AIM OF THE EXERCISE:
Exactly the lines from the line that has "pyautogui.scroll(-2, 524, 374)" through the final line below are to be retyped, and the pictures are not.

DATA:
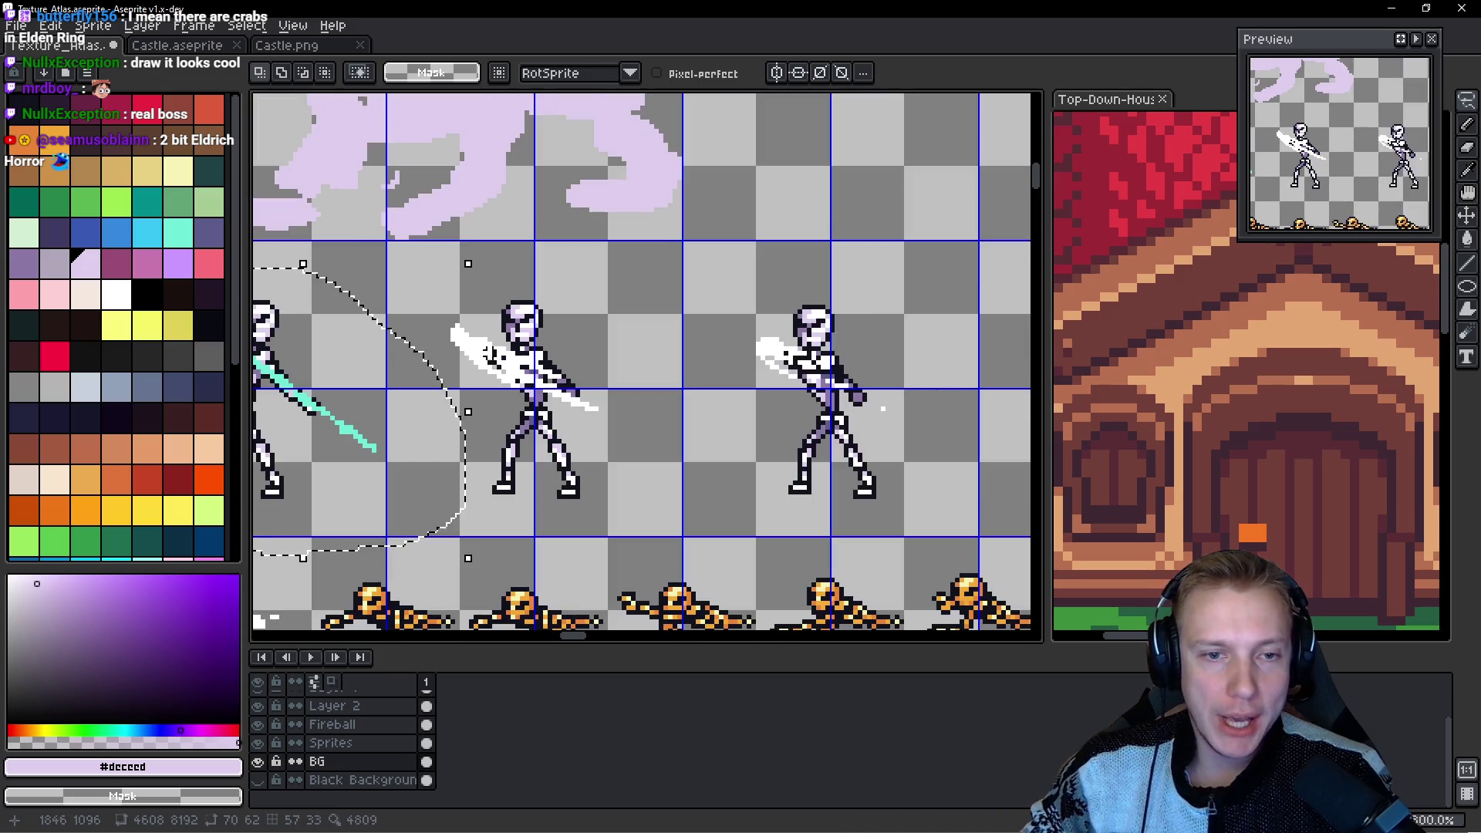
pyautogui.scroll(1, 523, 374)
pyautogui.scroll(-2, 524, 374)
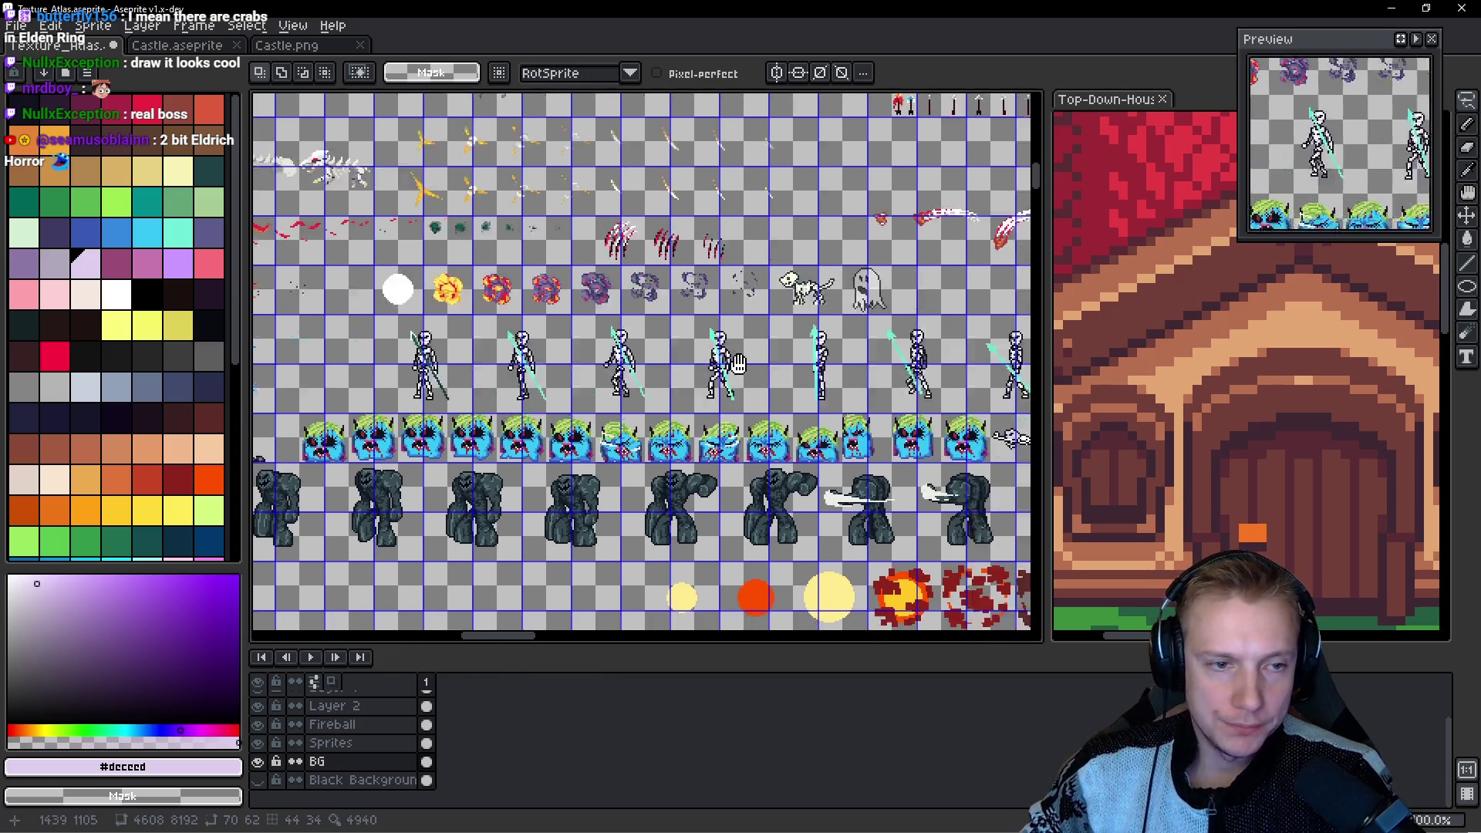
pyautogui.scroll(2, 711, 375)
pyautogui.moveTo(711, 375); pyautogui.dragTo(541, 372)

RESULT OF THE TASK:
pyautogui.scroll(-2, 524, 374)
pyautogui.scroll(2, 711, 375)
pyautogui.moveTo(711, 375); pyautogui.dragTo(541, 372)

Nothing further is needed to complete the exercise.